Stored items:
++++++++++
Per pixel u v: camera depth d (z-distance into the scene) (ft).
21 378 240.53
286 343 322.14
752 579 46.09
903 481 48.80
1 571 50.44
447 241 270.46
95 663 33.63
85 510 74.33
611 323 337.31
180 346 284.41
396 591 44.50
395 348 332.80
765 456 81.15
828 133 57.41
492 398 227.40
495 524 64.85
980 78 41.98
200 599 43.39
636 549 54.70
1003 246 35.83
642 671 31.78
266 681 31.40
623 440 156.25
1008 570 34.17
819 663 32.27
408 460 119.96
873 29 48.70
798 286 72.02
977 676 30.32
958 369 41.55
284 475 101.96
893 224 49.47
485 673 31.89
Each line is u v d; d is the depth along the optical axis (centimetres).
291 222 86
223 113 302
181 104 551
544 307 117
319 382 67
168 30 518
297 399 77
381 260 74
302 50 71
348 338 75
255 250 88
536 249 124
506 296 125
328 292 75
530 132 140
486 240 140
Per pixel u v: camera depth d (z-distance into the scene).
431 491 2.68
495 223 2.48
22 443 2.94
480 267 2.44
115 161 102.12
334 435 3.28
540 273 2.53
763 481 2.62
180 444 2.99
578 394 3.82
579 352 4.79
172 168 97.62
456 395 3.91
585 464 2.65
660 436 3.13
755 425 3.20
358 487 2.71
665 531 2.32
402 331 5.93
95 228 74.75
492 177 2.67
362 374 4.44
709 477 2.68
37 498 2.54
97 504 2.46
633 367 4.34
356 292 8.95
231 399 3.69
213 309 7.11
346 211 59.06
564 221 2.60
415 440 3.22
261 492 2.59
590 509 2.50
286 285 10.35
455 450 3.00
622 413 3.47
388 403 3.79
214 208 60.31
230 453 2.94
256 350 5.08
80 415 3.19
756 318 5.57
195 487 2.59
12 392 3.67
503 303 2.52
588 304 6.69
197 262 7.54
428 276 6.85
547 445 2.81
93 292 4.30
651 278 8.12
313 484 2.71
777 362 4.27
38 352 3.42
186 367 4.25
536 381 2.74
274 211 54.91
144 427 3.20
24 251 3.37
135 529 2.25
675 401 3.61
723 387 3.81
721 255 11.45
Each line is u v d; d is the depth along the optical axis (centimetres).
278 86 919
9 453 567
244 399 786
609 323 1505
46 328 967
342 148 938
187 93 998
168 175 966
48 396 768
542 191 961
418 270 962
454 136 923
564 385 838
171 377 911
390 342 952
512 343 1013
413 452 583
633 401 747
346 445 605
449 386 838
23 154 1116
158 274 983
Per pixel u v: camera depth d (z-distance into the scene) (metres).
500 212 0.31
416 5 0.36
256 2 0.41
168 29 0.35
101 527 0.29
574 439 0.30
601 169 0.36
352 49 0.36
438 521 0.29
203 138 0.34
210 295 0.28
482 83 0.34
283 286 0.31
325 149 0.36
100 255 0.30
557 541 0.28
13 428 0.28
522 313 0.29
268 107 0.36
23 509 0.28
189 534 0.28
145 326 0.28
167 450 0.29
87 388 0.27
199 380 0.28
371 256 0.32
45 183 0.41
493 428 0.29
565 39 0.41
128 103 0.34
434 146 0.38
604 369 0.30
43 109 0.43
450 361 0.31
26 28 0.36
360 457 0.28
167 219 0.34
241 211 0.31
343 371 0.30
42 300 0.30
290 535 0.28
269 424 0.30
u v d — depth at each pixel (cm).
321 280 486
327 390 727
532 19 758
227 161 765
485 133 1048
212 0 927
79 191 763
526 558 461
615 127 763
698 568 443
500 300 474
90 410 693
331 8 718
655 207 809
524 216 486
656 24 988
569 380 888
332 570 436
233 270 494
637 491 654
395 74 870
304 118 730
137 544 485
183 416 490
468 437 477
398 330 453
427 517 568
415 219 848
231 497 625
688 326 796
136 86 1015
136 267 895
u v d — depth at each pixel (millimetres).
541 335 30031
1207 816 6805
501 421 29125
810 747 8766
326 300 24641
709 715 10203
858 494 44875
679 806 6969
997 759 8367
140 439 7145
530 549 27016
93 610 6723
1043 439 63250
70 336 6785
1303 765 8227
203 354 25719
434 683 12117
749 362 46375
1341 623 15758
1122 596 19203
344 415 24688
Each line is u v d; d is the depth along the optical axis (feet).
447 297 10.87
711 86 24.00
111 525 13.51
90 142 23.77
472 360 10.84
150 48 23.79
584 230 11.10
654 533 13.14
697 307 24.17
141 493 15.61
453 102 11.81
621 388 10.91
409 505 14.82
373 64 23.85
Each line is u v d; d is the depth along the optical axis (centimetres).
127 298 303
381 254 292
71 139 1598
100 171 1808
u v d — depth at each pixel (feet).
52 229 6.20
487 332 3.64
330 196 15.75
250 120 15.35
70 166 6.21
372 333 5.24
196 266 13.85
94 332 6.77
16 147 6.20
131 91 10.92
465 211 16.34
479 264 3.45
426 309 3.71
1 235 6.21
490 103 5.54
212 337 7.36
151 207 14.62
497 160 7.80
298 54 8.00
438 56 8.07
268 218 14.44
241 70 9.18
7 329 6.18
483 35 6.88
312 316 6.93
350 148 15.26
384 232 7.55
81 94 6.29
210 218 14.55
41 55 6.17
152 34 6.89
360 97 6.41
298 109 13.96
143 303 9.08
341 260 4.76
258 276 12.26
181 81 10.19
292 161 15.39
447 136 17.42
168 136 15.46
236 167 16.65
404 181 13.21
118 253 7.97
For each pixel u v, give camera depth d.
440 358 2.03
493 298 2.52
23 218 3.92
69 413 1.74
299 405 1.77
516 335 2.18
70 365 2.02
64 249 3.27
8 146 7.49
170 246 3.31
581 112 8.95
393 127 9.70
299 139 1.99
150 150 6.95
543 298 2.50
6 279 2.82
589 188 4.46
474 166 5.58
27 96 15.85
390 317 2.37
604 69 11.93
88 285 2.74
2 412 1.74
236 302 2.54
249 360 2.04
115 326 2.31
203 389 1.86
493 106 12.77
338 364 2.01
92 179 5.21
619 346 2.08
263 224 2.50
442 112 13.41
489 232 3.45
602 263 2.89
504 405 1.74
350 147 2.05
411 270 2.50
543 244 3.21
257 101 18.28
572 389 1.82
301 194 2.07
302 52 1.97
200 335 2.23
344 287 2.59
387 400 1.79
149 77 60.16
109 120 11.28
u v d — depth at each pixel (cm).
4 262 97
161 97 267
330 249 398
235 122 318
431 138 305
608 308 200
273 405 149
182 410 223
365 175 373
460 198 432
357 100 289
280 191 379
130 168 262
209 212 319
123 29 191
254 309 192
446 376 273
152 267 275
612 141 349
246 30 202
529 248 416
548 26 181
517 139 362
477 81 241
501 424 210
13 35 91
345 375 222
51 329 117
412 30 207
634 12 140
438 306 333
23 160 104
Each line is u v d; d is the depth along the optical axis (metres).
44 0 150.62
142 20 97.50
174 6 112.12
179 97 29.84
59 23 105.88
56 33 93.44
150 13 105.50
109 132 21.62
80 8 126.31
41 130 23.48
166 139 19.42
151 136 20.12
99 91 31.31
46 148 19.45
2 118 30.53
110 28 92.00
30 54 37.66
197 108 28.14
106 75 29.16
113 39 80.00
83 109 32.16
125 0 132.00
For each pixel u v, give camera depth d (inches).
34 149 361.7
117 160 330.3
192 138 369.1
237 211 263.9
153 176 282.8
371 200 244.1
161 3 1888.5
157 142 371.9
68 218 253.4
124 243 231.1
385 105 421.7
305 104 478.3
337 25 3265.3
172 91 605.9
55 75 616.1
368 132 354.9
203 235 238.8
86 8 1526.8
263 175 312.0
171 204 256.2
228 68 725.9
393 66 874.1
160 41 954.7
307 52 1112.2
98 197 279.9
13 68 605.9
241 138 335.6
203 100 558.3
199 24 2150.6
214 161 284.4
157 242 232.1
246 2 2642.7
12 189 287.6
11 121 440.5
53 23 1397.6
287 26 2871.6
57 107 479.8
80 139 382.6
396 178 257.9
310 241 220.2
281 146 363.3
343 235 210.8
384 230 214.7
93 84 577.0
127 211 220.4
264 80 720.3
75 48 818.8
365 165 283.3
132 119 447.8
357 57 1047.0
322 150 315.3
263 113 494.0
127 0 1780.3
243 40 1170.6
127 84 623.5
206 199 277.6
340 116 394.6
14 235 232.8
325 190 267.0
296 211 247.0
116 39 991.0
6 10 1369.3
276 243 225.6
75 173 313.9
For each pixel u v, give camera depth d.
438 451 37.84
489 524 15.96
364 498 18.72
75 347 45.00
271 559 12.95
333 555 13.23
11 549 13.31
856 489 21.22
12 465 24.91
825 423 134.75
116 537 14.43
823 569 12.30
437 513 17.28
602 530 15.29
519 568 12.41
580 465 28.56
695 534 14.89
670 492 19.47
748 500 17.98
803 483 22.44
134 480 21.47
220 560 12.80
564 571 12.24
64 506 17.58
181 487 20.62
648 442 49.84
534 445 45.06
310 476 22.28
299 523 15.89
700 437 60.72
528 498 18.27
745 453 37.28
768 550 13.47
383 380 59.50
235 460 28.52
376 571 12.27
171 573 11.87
++++++++++
** To do **
From the records above, transcribe without alteration every line from the one with "321 280 486" to the one with "415 219 848", inclusive.

** The answer **
321 280 486
327 390 727
532 19 758
227 161 765
485 133 1048
212 0 927
79 191 763
526 558 461
615 127 763
698 568 443
500 300 474
90 410 693
331 8 718
655 207 809
524 216 486
656 24 988
569 380 888
332 570 436
233 270 494
637 491 654
395 74 870
304 118 730
137 544 485
183 416 490
468 437 477
398 330 453
427 517 568
415 219 848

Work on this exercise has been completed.